-Art's Art-
Recollections of a Small Town Boy
 

SMALL FARM BOY vs. BIG FARM MACHINE



Pulled to a ripened wheat field by a tractor, this great beast called a binder was soon turned to the task at hand. To a boy of eight, it was clearly a thing to be followed and catch a ride on when Pop wasn’t around. Think of it as an oversized scythe mower like highway crews use.
The farm binder did more than just cut grain, it bundled the straw in manageable sheaves for hauling to the barnyard and an itinerant threshing crew which took a tithe in wheat grains. But back to the field and the binder.

A huge reel with slim wooden paddles deftly swept the cut grain onto a moving canvas belt and into a bundler. Wowee, the thing wrapped twine around a bundle of suitable size and kicked it right out to be tossed on wagons. And tied a neat knot in the twine to keep it together!

It was marvelous, but things do go wrong–as they have since mankind made his first appearance--yet managed to survive. One glorious afternoon in late summer I followed the sound of engines and mower-snicker and hitched a ride on the binder.

While balancing on a narrow border facing the reel and mesmerized by the march of wheat on the conveyor belt, the tractor suddenly stopped and I belly-flopped onto the wide belt.

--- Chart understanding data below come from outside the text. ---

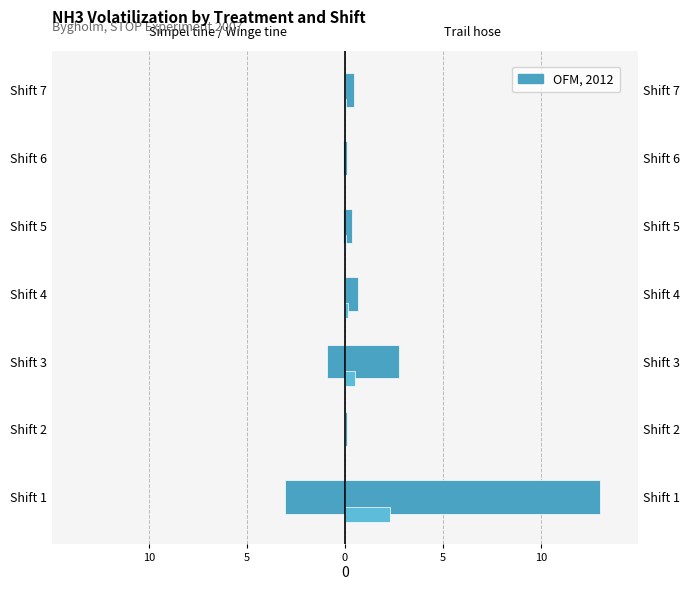

Rank the series by their maximum value, from highest to lowest.

Trail hose, Winge tine, Simpel tine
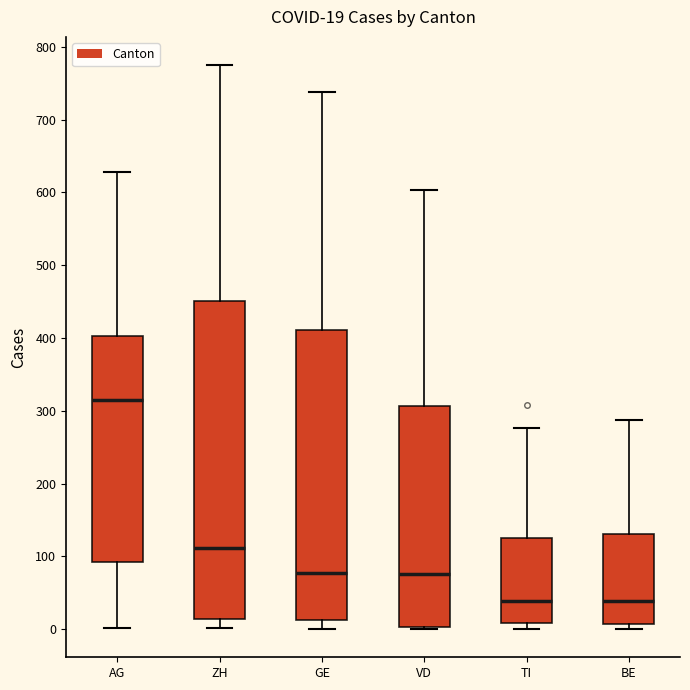

Comparing the boxes themselves (not the whiskers), which one is the tallest?

ZH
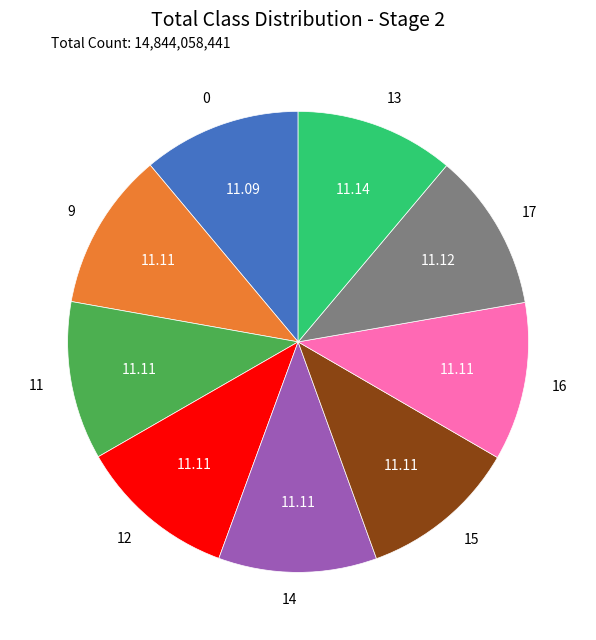

Combined, do 17 and 12 account for over 50%?

No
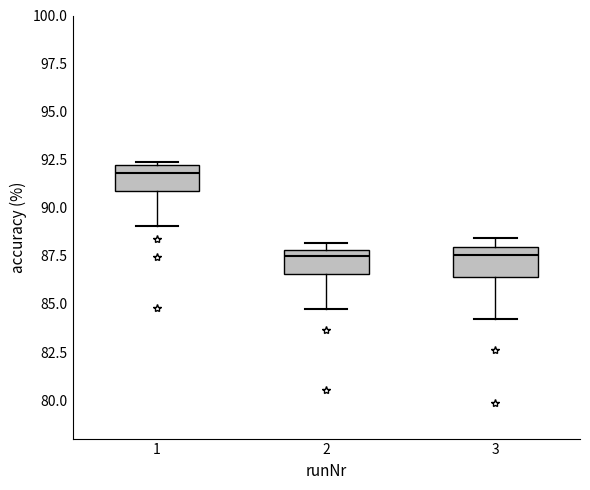

Reading left to right, read every box against the y-axis: the position of its median line, the range the box covers, and the ends of its whiskers. The values are not printed on the chart, so give them approximately, as read against the axis.

1: median 92.0 (just below the box's upper edge), box 91.0 to 92.0, whiskers 89.0 to 92.5
2: median 87.5, box 86.5 to 88.0, whiskers 84.5 to 88.0 (just above the box's upper edge)
3: median 87.5, box 86.5 to 88.0, whiskers 84.0 to 88.5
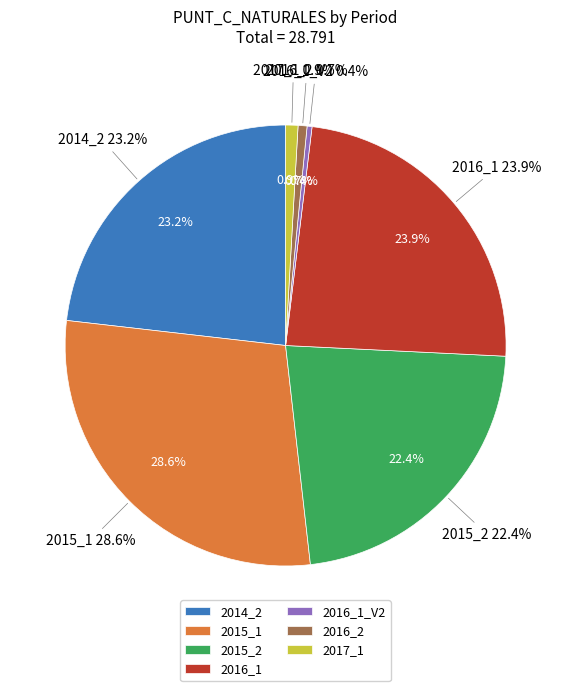

Count the number of slices in the pie.

7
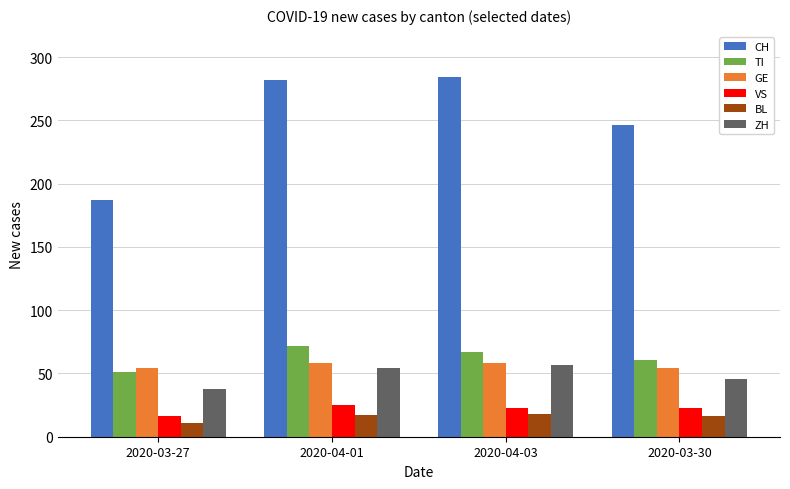

What are all the series names shown in the legend?

CH, TI, GE, VS, BL, ZH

Just as suddenly the tractor started forward again with a small, panicked boy carried merrily along on the big belt. No desert was harder to cross than the one I scrambled over to the edge and fell off on spiky wheat stubble. That stuff stings a bare back and legs, and a butt clad in thin shorts. But at least the ground was not moving. A bit later, the tractor driver heard words that boys of tender years should not know.
Nevertheless, with the obduracy of youth, I later wangled a short stint in the binder operator’s seat and access to levers unmanageable by small boys.

Now that boy has learned much about man’s progress from the hunter/gatherer ever moving with the seasons, but predestined toward controlling fire in caves and hanging around long enough to grow grain in successive seasons, devise machines to help with harvesting--and possibly kill fellow humans off as efficiently as they did the wooly mammoths.

Well, we do have central heating, TV, and lights at night. And the six-pound laptop computer that records these immortal syllables for all posterity. All with little thought to a cave bear stomping down the driveway.

Wanna bet?

Farming has always been a contest between man and earth’s elements--water, wind, soil, and even fire. A burning barn is an awful thing to see. But old farmers keep at it, no matter what the cost.